On dit figurément, s’acquitter envers quelqu’un ; pour dire, reconnoître par ses services les obligations qu’on lui a. Referre gratiam. Le trop grand empressement qu’on a de s’acquitter d’une obligation est une espèce d’ingratitude. Rochef. Rarement aime-t-on les gens à qui on est trop obligé ; & l’impatience de s’acquitter, si louable en apparence, n’est souvent qu’un dépit secret d’être trop long-temps redevable. Le Gend. La France entière a joui du fruit de ses travaux, & de ses exploits, (de M. le Maréchal de Luxembourg) mais la Normandie les a, pour ainsi dire, récompensés ; elle a été jugée digne d’acquitter la France envers ce Héros, & envers un fils qui lui a aidé à cueillir ces lauriers. M. Brunel.

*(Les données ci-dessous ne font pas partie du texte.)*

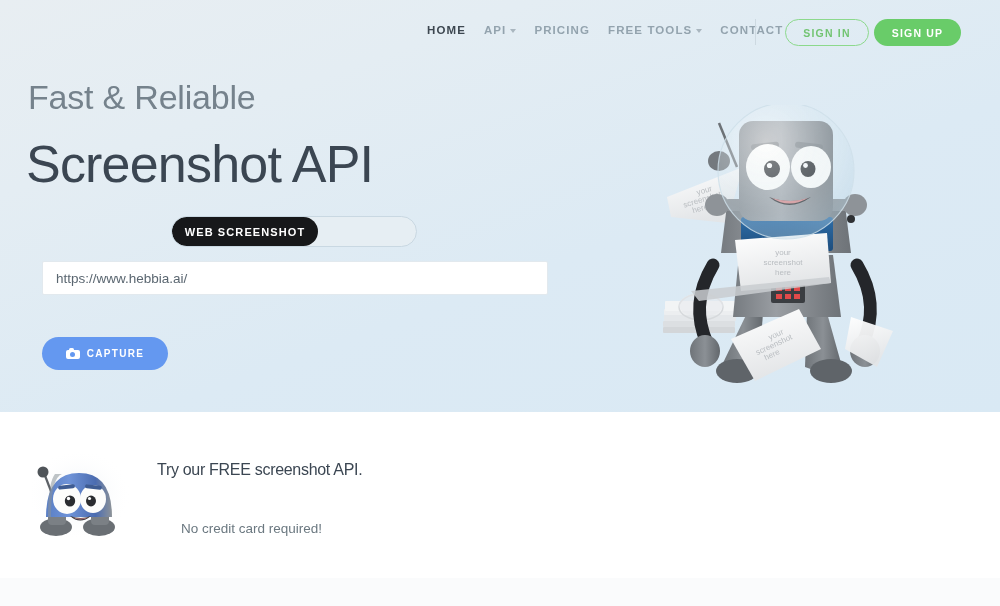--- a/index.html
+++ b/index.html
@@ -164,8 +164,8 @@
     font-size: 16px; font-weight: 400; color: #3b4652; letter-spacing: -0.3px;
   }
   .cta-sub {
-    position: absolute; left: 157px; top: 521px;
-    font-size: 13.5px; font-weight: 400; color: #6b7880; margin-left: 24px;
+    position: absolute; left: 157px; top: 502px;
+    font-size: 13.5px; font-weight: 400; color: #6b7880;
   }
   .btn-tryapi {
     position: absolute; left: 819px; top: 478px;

Acquitter, se dit aussi en choses morales, en parlant des devoirs & des obligations de la vie ; c’est-à dire, y satisfaire, & les bien remplir. Officio, munere fungi. C’est un homme qui s’acquitte bien de tous les devoirs d’un chrétien, d’un ami. Il s’acquitte bien de son emploi, de sa charge. Chargez-le de cette harangue, de cette affaire, de cette négociation ; il s’en acquittera fort bien. En vérité on ne fait ici-bas que charger les comptes, & au lieu d’acquitter les dettes passées, l’on en contracte incessamment de nouvelles. Ab. de la Tr.

On dit aussi figurément, acquitter un autre de ce qu’il doit ; pour dire, faire pour lui ce qu’il devroit faire lui-même.

On dit encore, s’acquitter de sa promesse, s’acquitter d’un vœu ; pour dire, accomplir sa promesse, accomplir un vœu. Il faut être régulier à s’acquitter de sa promesse. Il vaut mieux ne point faire de vœu, que de s’en acquitter mal.

On dit figurément, acquitter sa conscience ; pour dire, faire ce qu’on croit être obligé de faire en conscience.

On dit au Jeu de Billard, s’acquitter, pour dire, jouer le premier coup pour se mettre en passe.

On dit par raillerie d’un homme qui a acheté une charge à crédit, qu’il s’acquitte bien de sa charge, quand il prend de l’argent pour rendre la justice. On dit encore, il se ruine à promettre, mais il s’acquitte à ne rien tenir. Ces façons de parler sont extrêmement populaires.